- Developer(s): Sproing Interactive ;
- Publisher(s): THQ
- Platform(s): Wii
- Release: NA: November 17, 2008;
- Genre(s): Simulation
- Mode(s): Single-player

= Gallop & Ride =

2008 video game

Gallop and Ride (Mein Gestüt: Ein Leben für die Pferde) is a horse-themed video game for the Nintendo Wii, developed by Austrian studio Sproing Interactive Media GmbH, and published by THQ in 2008.

==Overview==

The main objective of the game is to renovate the ranch for visiting guests and clients. The player is given the ranch, and is tasked with restoring it to its former glory.

===Gameplay===

Gameplay is centered around training and caring for your horse, and upgrading ranch facilities. You can feed, groom, breed, and train your horse. Once horses are sufficiently trained and groomed, they can be entered into competitions.

##########

Assignment:
Reproduce the Gallop & Ride article above in full, with every line kept unchanged.

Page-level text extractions
##########

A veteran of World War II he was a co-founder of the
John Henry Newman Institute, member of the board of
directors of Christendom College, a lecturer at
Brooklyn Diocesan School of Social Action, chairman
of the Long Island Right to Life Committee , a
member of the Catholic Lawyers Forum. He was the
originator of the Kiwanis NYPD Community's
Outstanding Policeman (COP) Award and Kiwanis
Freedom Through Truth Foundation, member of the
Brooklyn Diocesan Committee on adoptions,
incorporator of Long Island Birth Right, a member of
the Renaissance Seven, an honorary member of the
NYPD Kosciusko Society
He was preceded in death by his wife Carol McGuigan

##########

Answer section:
- Developer(s): Sproing Interactive ;
- Publisher(s): THQ
- Platform(s): Wii
- Release: NA: November 17, 2008;
- Genre(s): Simulation
- Mode(s): Single-player

= Gallop & Ride =

2008 video game

Gallop and Ride (Mein Gestüt: Ein Leben für die Pferde) is a horse-themed video game for the Nintendo Wii, developed by Austrian studio Sproing Interactive Media GmbH, and published by THQ in 2008.

==Overview==

The main objective of the game is to renovate the ranch for visiting guests and clients. The player is given the ranch, and is tasked with restoring it to its former glory.

===Gameplay===

Gameplay is centered around training and caring for your horse, and upgrading ranch facilities. You can feed, groom, breed, and train your horse. Once horses are sufficiently trained and groomed, they can be entered into competitions.